- **What you should do**: The required result is a copy of each line below in which "ring" appears.

- **Materials provided**:
----------

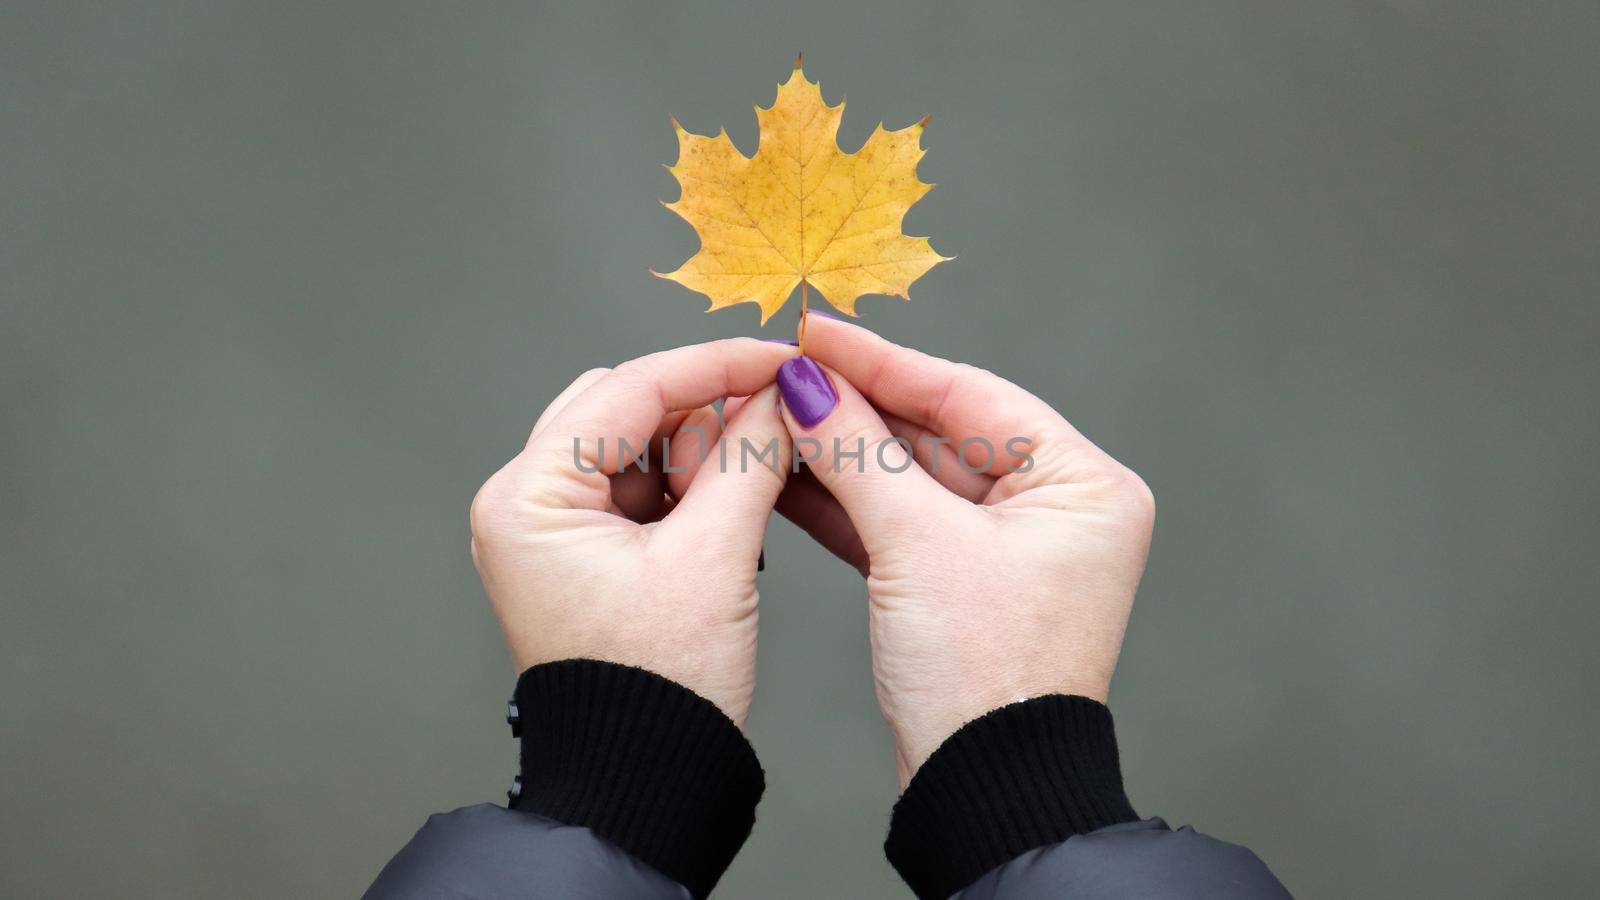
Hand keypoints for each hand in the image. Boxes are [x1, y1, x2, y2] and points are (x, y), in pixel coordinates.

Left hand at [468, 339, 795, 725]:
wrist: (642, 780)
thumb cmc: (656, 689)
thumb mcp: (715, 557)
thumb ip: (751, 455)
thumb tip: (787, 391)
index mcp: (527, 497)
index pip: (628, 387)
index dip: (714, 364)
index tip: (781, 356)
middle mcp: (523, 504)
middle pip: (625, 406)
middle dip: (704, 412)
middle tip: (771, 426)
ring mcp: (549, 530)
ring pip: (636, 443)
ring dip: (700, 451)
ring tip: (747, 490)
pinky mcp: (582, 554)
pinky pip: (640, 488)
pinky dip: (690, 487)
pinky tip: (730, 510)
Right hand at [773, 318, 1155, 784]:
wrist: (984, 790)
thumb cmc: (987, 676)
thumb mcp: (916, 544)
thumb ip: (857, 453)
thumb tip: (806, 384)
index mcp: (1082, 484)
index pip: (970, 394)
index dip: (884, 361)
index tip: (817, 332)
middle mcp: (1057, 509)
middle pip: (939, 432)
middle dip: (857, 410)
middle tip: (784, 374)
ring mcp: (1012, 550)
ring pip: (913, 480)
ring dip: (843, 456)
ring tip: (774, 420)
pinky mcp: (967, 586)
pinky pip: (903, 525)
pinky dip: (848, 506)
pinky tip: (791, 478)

----------

- **Result of this task**:
ring mcp: (549, 530)
ring pip: (636, 443)
ring dip: (700, 451)
ring tip: (747, 490)
ring mcp: (1012, 550)
ring pip: (913, 480)
ring dip: (843, 456)
ring tip: (774, 420)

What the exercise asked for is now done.